Always carried revolvers ... for years. So, never had a safety other than my finger, and making sure nothing ever got hung up nor snagged the trigger (trigger guarded) ... So, on semi's, they really made no difference to me.
No safety for this guy. I have shot thousands of rounds through my Benelli SBE II and still manage to forget to take the safety off at least once a year while duck and goose hunting. Then it just pisses me off....in a defensive situation it could get me killed. Right now I use a Blackhawk Serpa Concealment holster. This is a level 2 holster and to release the gun from the holster your finger has to compress a lever on the side of the holster. This leaves your finger in the safe position on the gun when you draw it naturally. I know the people that are in favor of safeties are going to say that you have to push a lever on the holster that is the same as flipping the safety on a gun but it isnt. The placement of this lever is in the perfect place that my finger would be to safely draw my gun even if the lever was not there and it keeps your finger out of the trigger guard. This was a huge factor when I matched the gun to holster for me. Even though it is a natural motion practice practice practice.....when you are tired of practicing and thing you have it second nature.....practice more....Just my feelings on this subject.

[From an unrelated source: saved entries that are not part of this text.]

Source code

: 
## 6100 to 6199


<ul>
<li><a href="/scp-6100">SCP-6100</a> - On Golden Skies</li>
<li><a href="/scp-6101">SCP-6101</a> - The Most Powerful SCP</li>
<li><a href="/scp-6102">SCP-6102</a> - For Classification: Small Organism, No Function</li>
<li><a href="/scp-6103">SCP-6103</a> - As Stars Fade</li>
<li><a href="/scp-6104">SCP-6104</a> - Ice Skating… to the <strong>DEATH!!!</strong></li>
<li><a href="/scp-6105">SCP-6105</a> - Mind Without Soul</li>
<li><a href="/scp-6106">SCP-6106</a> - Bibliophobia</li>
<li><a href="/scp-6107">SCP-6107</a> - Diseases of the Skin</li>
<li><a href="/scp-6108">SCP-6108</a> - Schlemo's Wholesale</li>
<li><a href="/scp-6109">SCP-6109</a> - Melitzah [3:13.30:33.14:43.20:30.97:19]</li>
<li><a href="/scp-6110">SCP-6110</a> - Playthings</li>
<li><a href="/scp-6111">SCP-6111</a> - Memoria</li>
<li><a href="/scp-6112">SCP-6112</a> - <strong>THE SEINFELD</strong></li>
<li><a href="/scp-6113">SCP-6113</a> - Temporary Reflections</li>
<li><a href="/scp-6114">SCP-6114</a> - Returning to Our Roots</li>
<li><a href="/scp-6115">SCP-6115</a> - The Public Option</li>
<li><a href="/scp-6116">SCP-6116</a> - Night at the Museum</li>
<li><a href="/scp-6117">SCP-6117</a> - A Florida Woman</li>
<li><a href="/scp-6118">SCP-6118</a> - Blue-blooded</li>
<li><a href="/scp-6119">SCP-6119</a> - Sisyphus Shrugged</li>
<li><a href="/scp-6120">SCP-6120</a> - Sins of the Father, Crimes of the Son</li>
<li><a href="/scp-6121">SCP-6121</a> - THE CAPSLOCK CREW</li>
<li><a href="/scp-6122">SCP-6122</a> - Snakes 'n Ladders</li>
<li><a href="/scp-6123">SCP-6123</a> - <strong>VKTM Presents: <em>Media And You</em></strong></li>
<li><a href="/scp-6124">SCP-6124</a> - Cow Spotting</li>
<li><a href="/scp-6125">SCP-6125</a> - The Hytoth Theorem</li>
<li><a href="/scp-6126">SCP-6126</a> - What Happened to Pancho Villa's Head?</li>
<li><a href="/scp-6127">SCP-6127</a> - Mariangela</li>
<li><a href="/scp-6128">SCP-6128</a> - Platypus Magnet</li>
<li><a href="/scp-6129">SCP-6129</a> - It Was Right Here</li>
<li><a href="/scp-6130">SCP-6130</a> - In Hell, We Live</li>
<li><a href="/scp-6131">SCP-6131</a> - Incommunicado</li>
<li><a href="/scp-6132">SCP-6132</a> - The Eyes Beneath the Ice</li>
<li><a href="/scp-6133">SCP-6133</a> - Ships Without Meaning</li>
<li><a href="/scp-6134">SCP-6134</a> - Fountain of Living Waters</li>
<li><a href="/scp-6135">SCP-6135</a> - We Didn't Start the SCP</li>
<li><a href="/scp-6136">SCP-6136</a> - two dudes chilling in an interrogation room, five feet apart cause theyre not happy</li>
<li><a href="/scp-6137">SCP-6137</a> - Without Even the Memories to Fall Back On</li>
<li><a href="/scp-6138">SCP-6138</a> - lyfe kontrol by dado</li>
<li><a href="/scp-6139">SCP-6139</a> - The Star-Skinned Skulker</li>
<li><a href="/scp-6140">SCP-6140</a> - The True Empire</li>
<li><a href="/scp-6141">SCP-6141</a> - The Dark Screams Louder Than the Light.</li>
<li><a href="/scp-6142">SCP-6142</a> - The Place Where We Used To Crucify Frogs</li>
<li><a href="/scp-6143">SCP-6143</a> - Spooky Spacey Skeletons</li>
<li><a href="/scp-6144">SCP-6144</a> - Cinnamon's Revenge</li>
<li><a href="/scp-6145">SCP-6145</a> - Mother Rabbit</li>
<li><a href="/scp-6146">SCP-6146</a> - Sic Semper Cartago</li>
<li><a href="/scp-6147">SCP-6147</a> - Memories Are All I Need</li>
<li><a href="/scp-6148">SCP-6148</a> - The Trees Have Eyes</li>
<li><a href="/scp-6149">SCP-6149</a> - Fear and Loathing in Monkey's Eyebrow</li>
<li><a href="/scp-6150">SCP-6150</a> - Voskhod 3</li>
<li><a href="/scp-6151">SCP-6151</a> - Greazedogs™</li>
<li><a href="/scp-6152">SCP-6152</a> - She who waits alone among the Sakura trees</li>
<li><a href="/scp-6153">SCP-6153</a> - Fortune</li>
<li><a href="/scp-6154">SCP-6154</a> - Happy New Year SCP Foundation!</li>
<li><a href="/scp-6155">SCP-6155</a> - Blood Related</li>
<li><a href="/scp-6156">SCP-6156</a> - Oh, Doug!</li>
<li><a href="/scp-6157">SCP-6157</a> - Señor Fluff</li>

What's bad for the goose is bad for the gander. Plenty of people of have made serious errors when using the Serpa, (with a gun with a safety at that) enough that several agencies and professional trainers have prohibited them in their classes. When a specific brand/model of holster facilitate more negligent discharges...oh forget it, lets not make this a Serpa bashing thread.
What it all boils down to is teaching yourself to perform a procedure with a single digit of your hand, you use your finger, I use my thumb. The problems with both safeties and Serpas, is that not everyone puts in the effort to get the system down.
Both can cause accidents but I haven't seen the 1911 getting banned from training classes yet.
**edited to add: To be fair through, there are certainly many agencies that do prohibit the use of 1911 style cocked and locked firearms**
How long have you had the Serpa and how many hours have you spent on that draw stroke?
Not trying to belittle you or your opinion, but you don't exactly have a lot of experience.